The first rule of marketing is to know your customers. Understanding what they need, want, and fear is the foundation for success. The real estate market has changed. Today, baby boomers dominate, accounting for 39% of all home buyers and 52% of all home sellers.
Known as “peak 65,” by 2024, more than 12,000 people will turn 65 every day. Be 65 years or older. Today’s expensive and limited housing inventory creates a scarcity mentality that makes it difficult for real estate agents to provide suitable housing for an aging population.
Retirement Trifecta
To successfully retire, address the challenges and manage risks faced by baby boomers, they need to safeguard their personal, financial trio of:
Living income, aged care and permanent housing.
These critical needs are the foundation of retirement planning, and the “peak 65” demographic will largely reshape housing, real estate and lending for decades to come.
To understand your baby boomer customers, you need to know what they fear most. In this age of longevity, when baby boomers must plan for life decades after work, the biggest fear is running out of money. In my more than forty years of experience working with baby boomers, the biggest fear is that they will lose their independence and become a burden to their children if they run out of money.
Accommodate three consecutive wins
Those real estate agents, builders and sponsors who choose to serve this massive market shift will need to adapt to the retirement trifecta. Baby boomers value relationships with these providers who customize solutions to meet their needs and their desire to retire.
Likewise, the trifecta is:
- living income: In retirement, baby boomers must establish adequate and sustainable income streams to meet the rising cost of living in this new era of inflation.
- Care for aging: Aging is a family affair that requires financial and care strategies and cash to pay for it.
- forever housing: Baby boomers must secure safe and age-appropriate housing during all stages of retirement.
Housing costs can become the number one expense in retirement. Since 78% of baby boomers surveyed want to age in place, the costs of home improvements and maintenance need to be carefully planned.
Baby boomers’ pursuit of the trifecta requires us to understand and meet their immediate retirement needs. A housing professional’s value proposition must extend beyond building and selling homes and originating mortgage transactions. The housing industry must provide real solutions to the challenges faced by a rapidly growing, age-focused population. Forward-thinking industry professionals will adapt their services and they will thrive and help usher in a great new era of American housing.
Housing Wealth Solutions
Baby boomers have created more housing wealth than any other generation in history. Today, baby boomers have approximately $13 trillion in available home equity. By the end of this decade, baby boomers’ home equity could grow to more than $20 trillion. Today, baby boomers live with the assets they need to help support their personal lives. Retirement Trifecta.
To solve the problems we face and unlock future possibilities, we as an industry must elevate the scope and purpose of our work. We need inspired residential architecture that embraces universal design. We need real estate agents trained in aging-in-place issues who are dedicated to guiding older buyers through purchasing decisions that provide long-term housing security.
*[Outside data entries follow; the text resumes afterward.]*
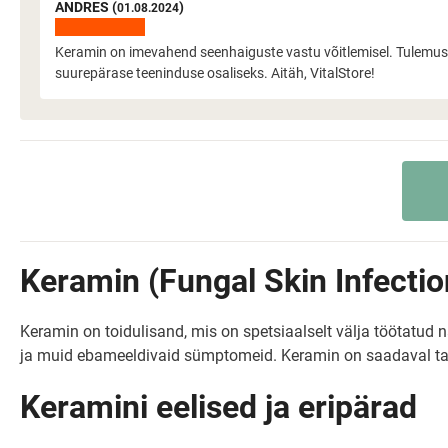
ANDRES (
)
01.08.2024
Keramin on imevahend seenhaiguste vastu võitlemisel. Tulemused 
suurepärase teeninduse osaliseks. Aitäh, VitalStore!
Keramin (Fungal Skin Infectio
Keramin on toidulisand, mis on spetsiaalselt välja töötatud 
ja muid ebameeldivaid sümptomeid. Keramin on saadaval tabl
Keramini eelised ja eripärad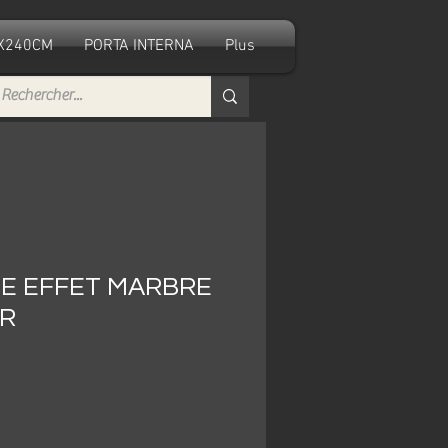
0X240CM
PORTA INTERNA
Plus
E EFFET MARBRE
UR
ezzo
ontato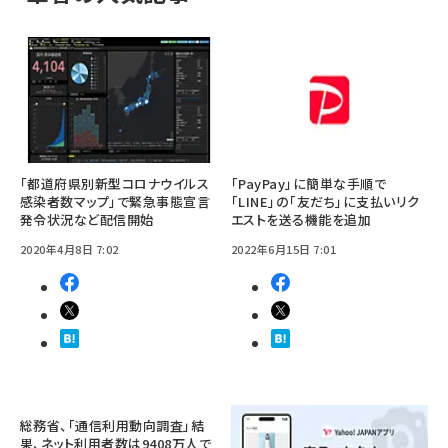
「都道府県別新型コロナウイルス
「PayPay」に簡単な手順で
感染者数マップ」で緊急事態宣言
「LINE」の「友だち」に支払いリク
発令状況など配信開始
エストを送る機能を追加
2020年4月8日 7:02
2022年6月15日 7:01
総務省、「通信利用動向調査」結
果、ネット利用者数は9408万人で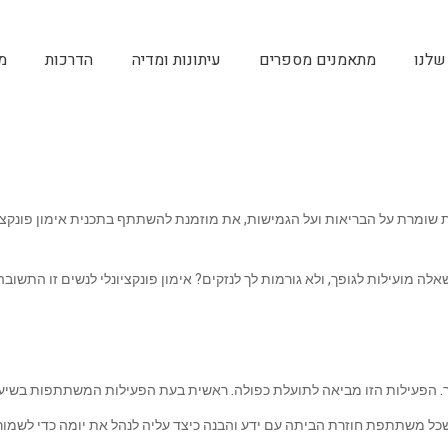
שלנו
מתאמנים מספרים
עיתונות ומדיה
הדרכות
מ
ת שומרת על הבריאות ועל הגמישות, את מוזמנת להשתתף בתכנית אימון פונקציו
ועילות לגופך, ולא גורמות לך לנזקים? אימון פונקציונלי לנשים זו התשובה! א
צר. הפעילות הזו מביאה לתועלת כפולה. ראשית בעת הפעילות המשתתפות בשיעו
כל משתתפת חוזרת הביתה עם ידע והבנה כיצד עליה לנהל את יומה כדי לשמור 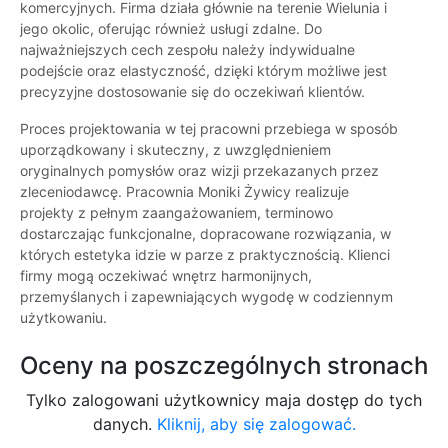
komercyjnych. Firma działa głównie na terenie Wielunia i
jego okolic, oferując również usługi zdalne. Do
najważniejszych cech zespołu należy indywidualne
podejście oraz elastyczność, dzięki którym możliwe jest
precyzyjne dostosowanie się do oczekiwań klientów.
Proces projektowania w tej pracowni przebiega w sposób
uporządkowany i skuteczny, z uwzględnieniem
oryginalnych pomysłów oraz wizji przekazanych przez
zleceniodawcę. Pracownia Moniki Żywicy realizuje
projekty z pełnym zaangażowaniem, terminowo
dostarczając funkcjonalne, dopracowane rozwiązania, w
których estetyka idzie w parze z praktycznością. Klienci
firmy mogą oczekiwać wnętrz harmonijnych,
przemyślanych i zapewniających wygodę w codziennym
użytkowaniu.
Oceny na poszczególnych stronach
Tylko zalogowani użytkownicy maja dostęp do tych
danych.
Kliknij, aby się zalogować.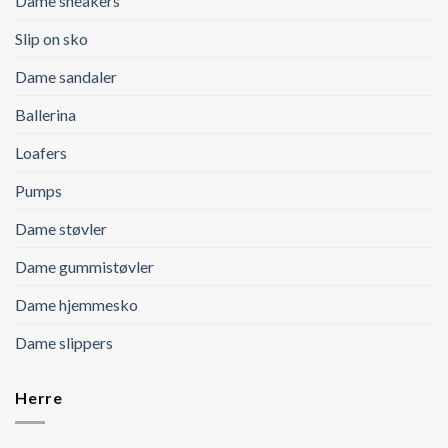
Dame sneakers
Slip on sko
Dame sandaler
Ballerina
Loafers
Pumps
Dame støvler
Dame gummistøvler
Dame hjemmesko
Dame slippers
Herre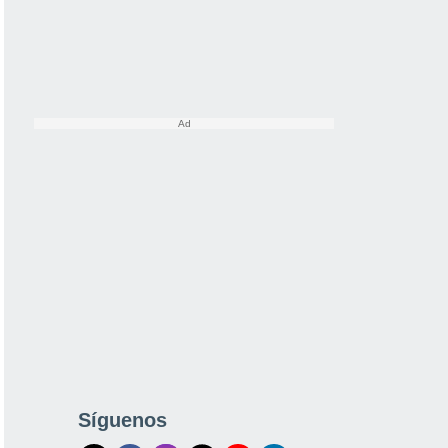
Síguenos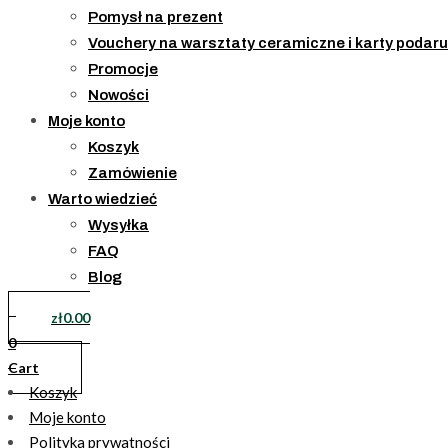
Pomysł na prezent
Vouchery na warsztaty ceramiczne i karty podaru
Promocje
Nowości
Moje konto
Koszyk
Zamówienie
Warto wiedzieć
Wysyłka
FAQ
Blog
zł
0.00
0
Cart
Koszyk
Moje konto
Polityka prywatności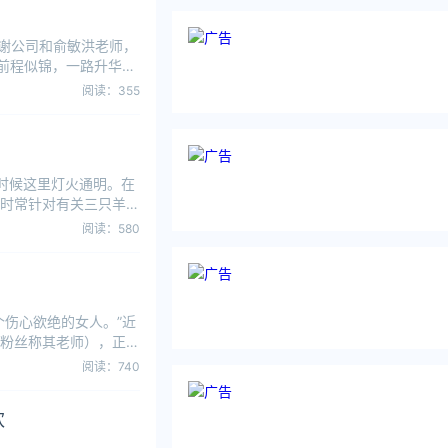
感谢公司和俞敏洪老师，
前程似锦，一路升华。
阅读：355
时候这里灯火通明。在
时常针对有关三只羊的
阅读：580
伤心欲绝的女人。”近
粉丝称其老师），正深
阅读：740
欢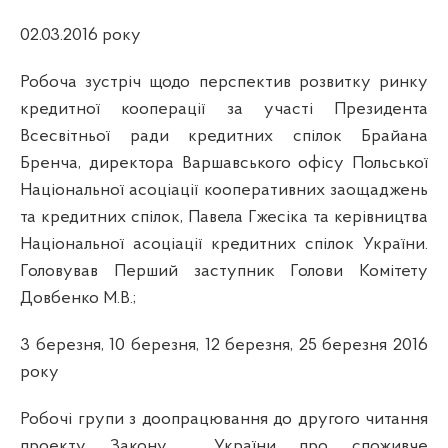
02.03.2016 року
Робоча зустріч щодо перспектив розвитку ринку
кредитної кооперації за участі
Президента
Всесвітньої ради кредитних спілок Брайана
Бренча, директора Варшавського офісу Польської
Національної асоціації кооперативних заощаджень
та кредитних спілок, Павела Гжесіка та керівництва
Національної асоціації кредитних спілок України.
Головував Перший заступник Голови Комітету
Довбенко М.В.
;
3 березня,
10 березня, 12 березня,
25 березня 2016
року
Робочі групи з доопрацювання до другого читання
проекту Закону
України про споживче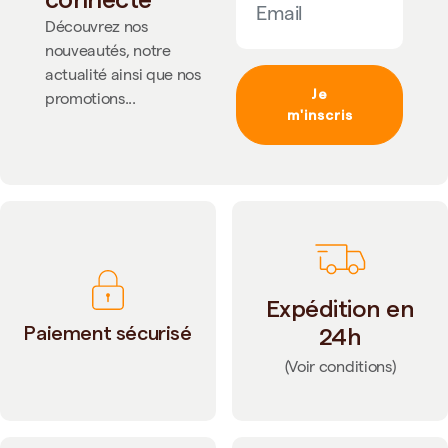
Découvrez nos
nouveautés, notre
actualité ainsi que nos
Je
promotions...
m'inscris
Expédition en
Paiement sécurisé
24h
(Voir conditions)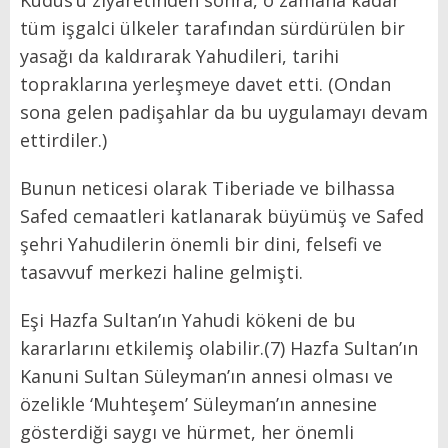
Kudüs’ü ziyaretinden sonra, o zamana kadar
tüm işgalci ülkeler tarafından sürdürülen bir
yasağı da kaldırarak Yahudileri, tarihi
topraklarına yerleşmeye davet etti. (Ondan
sona gelen padişahlar da bu uygulamayı devam
ettirdiler.)
Bunun neticesi olarak Tiberiade ve bilhassa
Safed cemaatleri katlanarak büyümüş ve Safed
şehri Yahudilerin önemli bir dini, felsefi ve
tasavvuf merkezi haline gelmişti.
Eşi Hazfa Sultan’ın Yahudi kökeni de bu
kararlarını etkilemiş olabilir.(7) Hazfa Sultan’ın
Kanuni Sultan Süleyman’ın annesi olması ve
özelikle ‘Muhteşem’ Süleyman’ın annesine
gösterdiği saygı ve hürmet, her önemli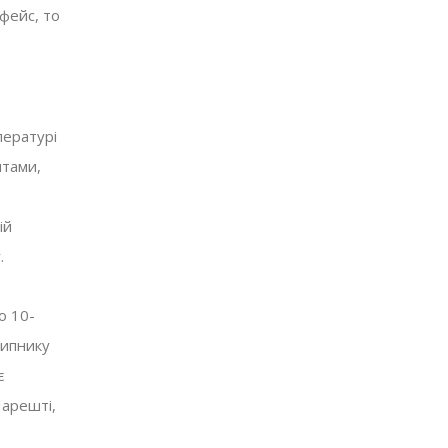
фейс, то
пературі
нтами,
ій
.
о 10-
шипнику
є
Нарешті,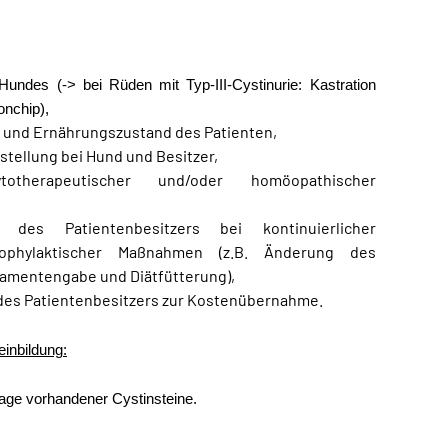
undes (-> bei Rüden mit Typ-III-Cystinurie: Kastration
onchip),
 und Ernährungszustand des Patienten,
tellung bei Hund und Besitzer,
therapeutischer und/oder homöopathischer
 des Patientenbesitzers bei kontinuierlicher
rophylaktischer Maßnahmen (z.B. Änderung des
ikamentengabe und Diätfütterung),
 des Patientenbesitzers zur Kostenübernahme.
einbildung:
age vorhandener Cystinsteine.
We also need a growing team of dedicated strategic mortgage planners dedicated to providing home equity conversion solutions to meet the needs of the retirement trifecta.
From my experience as a home builder and mortgage planning expert, serving the housing needs of homeowners at over 4,000 kitchen tables since 1976, I can confidently share this with you This fact.
“The decision people make that has the greatest impact on their quality of life is the home they choose to live in.”
Home is where family happens, and we who provide housing have the great privilege of making the dreams of those we serve possible through our life’s work.